The third victim was a woman in her early thirties named Amber Diaz. She was about five foot four, one hundred thirty pounds, a masculine look to her, and a bloody trail. After being shot she tried to escape and the shooter had stepped on blood droplets as he moved in. She was also chest shot and Raveneau wondered if she had then ducked her head. She made it halfway across the room and by then was bleeding badly from the trough a bullet plowed through her scalp. When the shooter caught up to her he put one through her skull, and yet it appeared from blood smears that after that she convulsed on the floor. Hers was the most affecting for Raveneau because though wounded she fought to live.

‘He shot all four but didn’t wait for the owner,’ Ortega said. ‘What do you make of that?’

‘I don’t know.’

What struck Raveneau most was the narrow window of time the shooter was operating with and the improbability of the coincidental timing. He talked with Ortega about that as they moved to where the last victim fell and the paramedics worked on him before taking him to the hospital. Pieces of alder trim were scattered. Ortega pointed at the bloody concrete where they worked on him.

‘He was sixteen, a boy. Wrong place, wrong time, should have listened to his mother and stayed in school. She arrived as they were loading him. They don’t live far from here.’

‘Where’s the owner?’

‘In his office down there at the end and his wife and lawyer are on the way.’

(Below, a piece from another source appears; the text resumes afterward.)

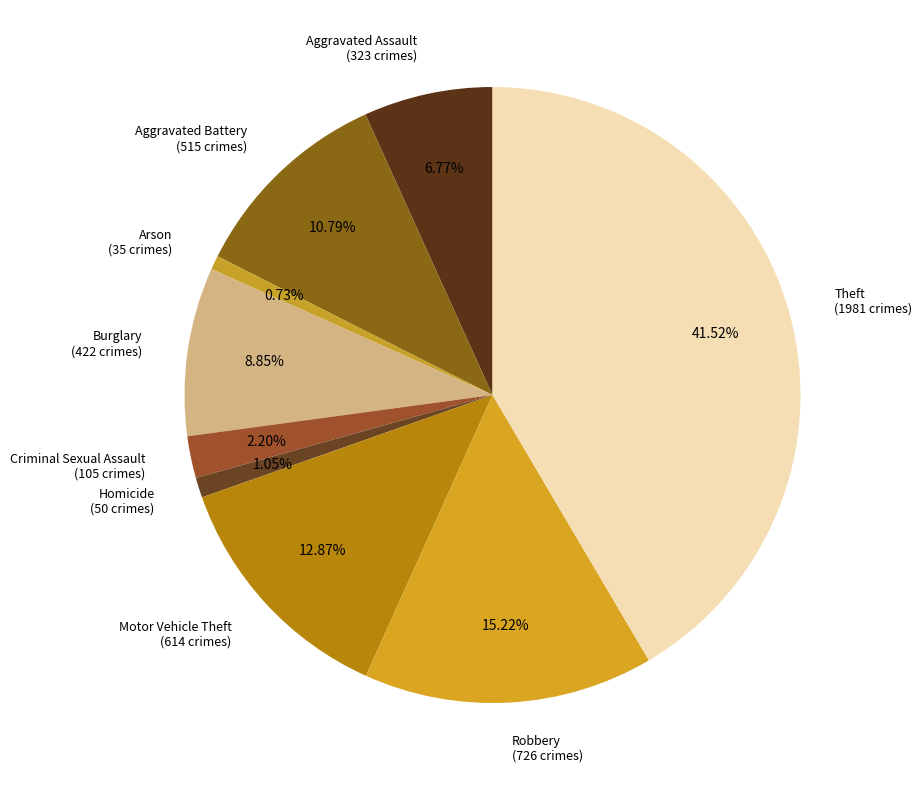

How many segments does this pie chart have?

9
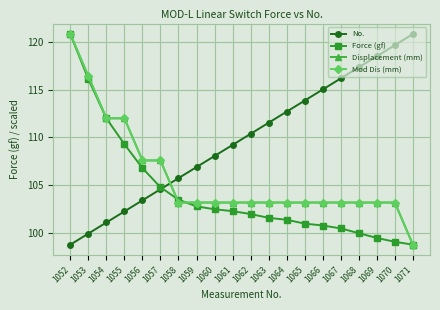

Is the value of Displacement (mm) at 1057 greater than the value of Force (gf) at 1061?

Yes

‘Let’s get him out of here. Let’s see if we can get him to go in with us right now.’

Raveneau knew Ortega didn’t really want his help. It was Ortega’s to solve with Hagen, Gibbs, and Montoya. With the new way of doing things they would all work as one team, and Raveneau had a reputation of liking to work alone. No one really believed that he and la Rosa got on as well as they did.

‘Why don’t I go find the plywood delivery guy and bring him in,’ Raveneau offered.

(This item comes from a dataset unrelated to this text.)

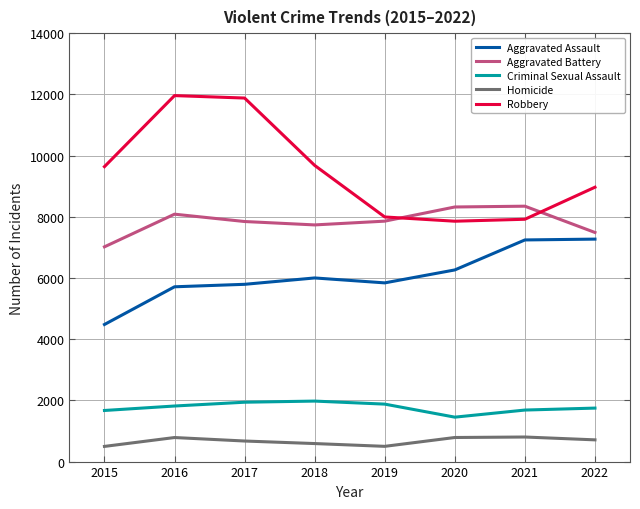

True or false: Criminal Sexual Assault has a value of 3363 at 2019.

False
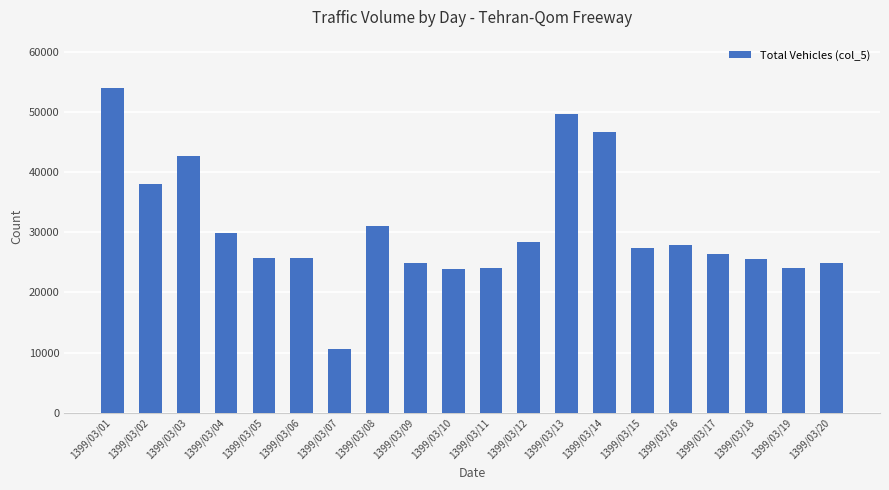

What is the value of the 7th bar from the left?

10580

‘We’ve already talked to his employer. We’re working on that.’

‘But we should have heard something more by now.’

Ortega stopped on that. He wanted to say no, but knew it was true, and in the end Ortega probably liked the idea of getting him out of the building.

‘OK, Raveneau, go find him.’

THIRTEEN

R
aveneau called the trucking company owner from his car while still parked down the street from the cabinet shop. He heard an edge of exasperation and pictured a man used to giving orders, not answering questions.

‘You are Inspector who?’

‘Raveneau.’

‘Look, Raveneau, I understand it’s a terrible situation, but I talked to another homicide inspector an hour ago. Don’t you people talk to each other? I gave him the name of the driver and his cell number. The driver’s name is John Drury. Tomorrow is his day off, so I’m not sure where he is.’

‘I’ve called the number you gave Inspector Ortega and I get voicemail. Will Drury answer if you call him?’

‘It depends.’

‘Put me on hold and try.’

Drury didn’t answer the call from his boss either, but Raveneau had a home address from the Department of Motor Vehicles. He was still talking to the owner as he started driving toward the Bay Bridge. The owner was explaining his system.

‘I have them report in when they reach a delivery site and as they leave. That way if there are any problems I know about it immediately.’

‘Do you record the time?’

‘It gets recorded automatically.’

‘Will you check and tell me what time he got to the cabinet shop and what time he left? Also, the deliveries that came after, you said he made two more and then he was off. Is that correct?’

‘It is. Hold on, while I get that for you.’

A few minutes later he gave Raveneau 1:19 p.m. as the time the driver left the cabinet shop.

‘So when he makes that call he’s on the road.’

‘Yes, or just starting to the next stop. My rule is don’t call me when you’re about to leave. Call me after you’ve made the delivery and are rolling toward your next one. I don’t care if you’re going one mile per hour, I just want to know you are done with the one behind you, you’ve got a signature for the delivery, and what the problems were, if any.’

‘Where does he usually go when his shift ends?’

‘Their personal lives are their own. Drury has a girlfriend. I’m not sure where she lives. He goes there nowadays, I think. Or he goes home. But when he gets off work it’s his life. I expect them to relax.’